=== What you have to do ===
Rewrite the data below as a numbered list with one line per item, skipping blank lines and leaving out the pictures.

=== Records for this task ===
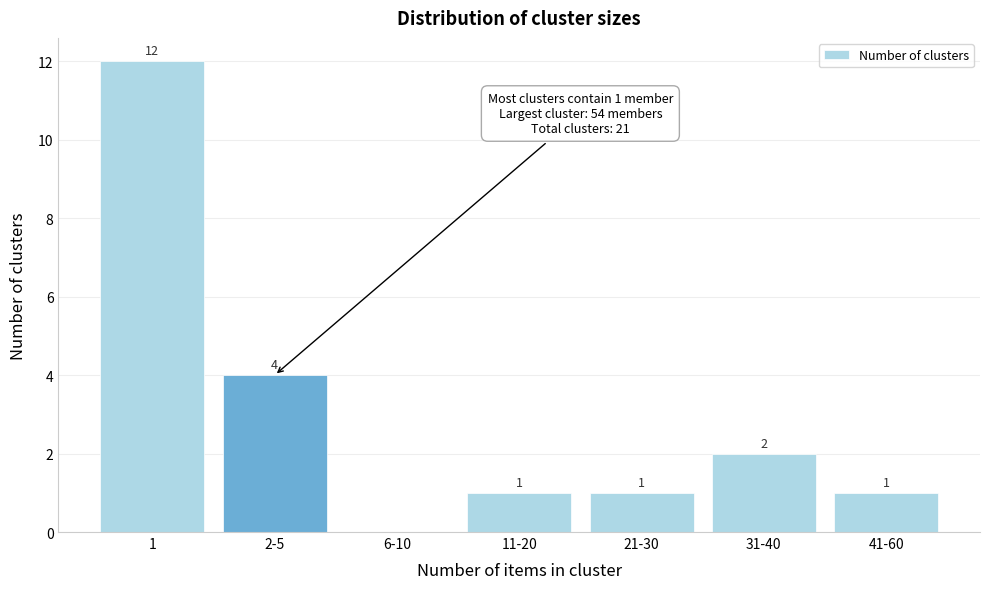

Reading right to left, transcribe all the data shown in this chart.

41-60=1	31-40=2	21-30=1	11-20=1	6-10=0	2-5=4	1=12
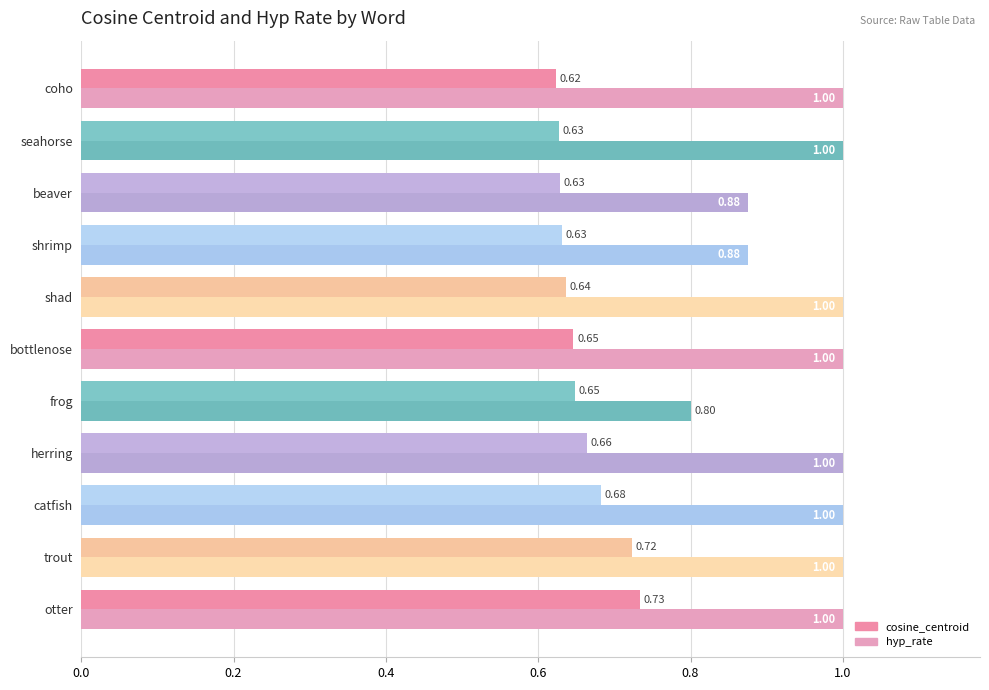

Which series has the largest range (max minus min)?

hyp_rate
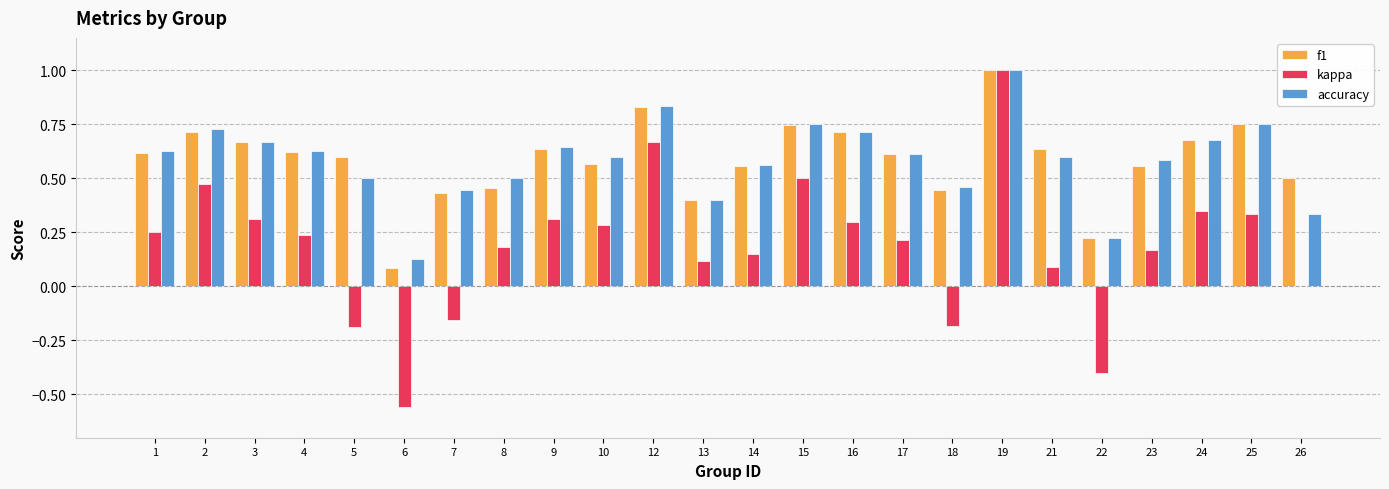

What is the sum of the kappa values at 6 and 8?

-0.4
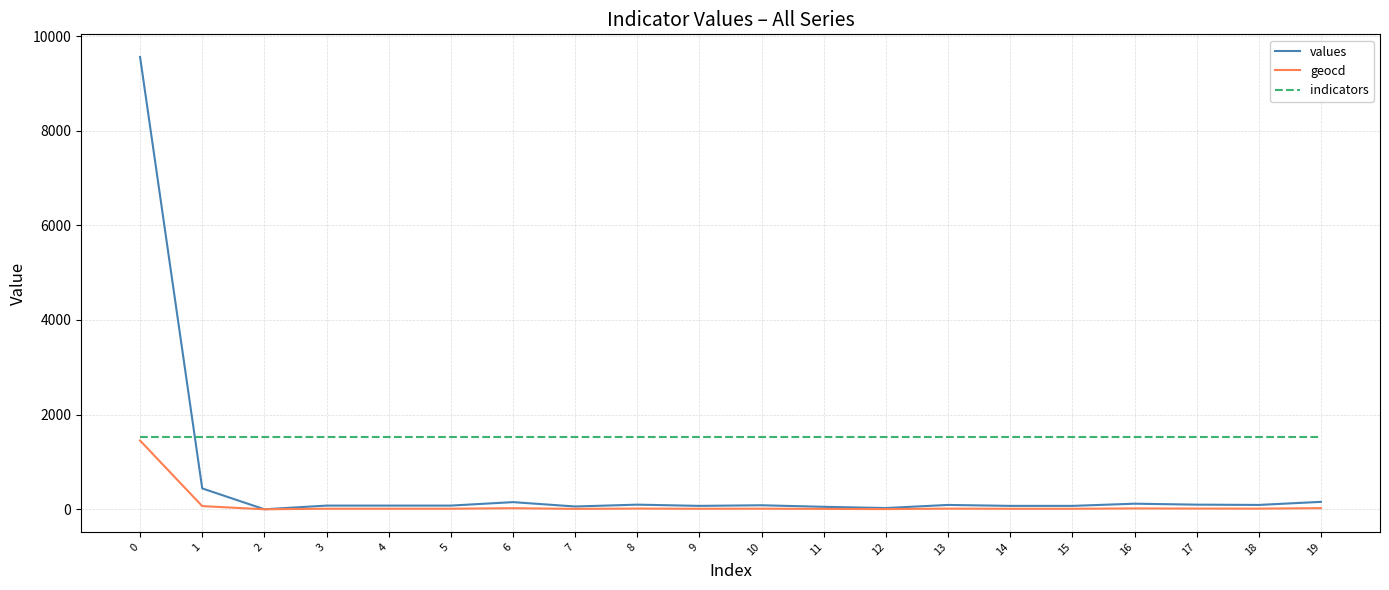

How many intersections are there between indicators and values?

1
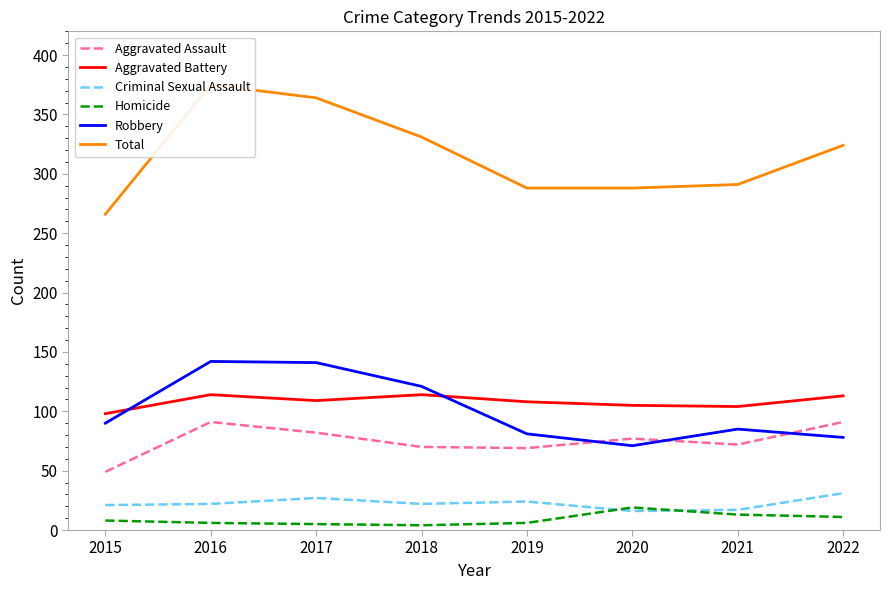

Which category has the lowest value in the Robbery series?

2020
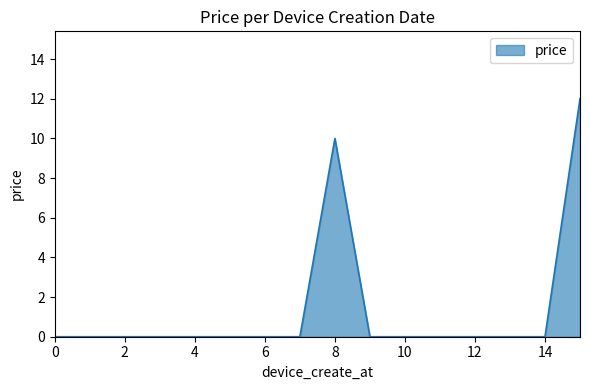

What is the greatest value displayed?

12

=== Answer to this task ===
1. Reading right to left, transcribe all the data shown in this chart.
2. 41-60=1	31-40=2	21-30=1	11-20=1	6-10=0	2-5=4	1=12
3. Which series has the largest range (max minus min)?
4. hyp_rate
5. What is the sum of the kappa values at 6 and 8?
6. -0.4
7. How many intersections are there between indicators and values?
8. 1
9. Which category has the lowest value in the Robbery series?
10. 2020
11. What is the greatest value displayed?
12. 12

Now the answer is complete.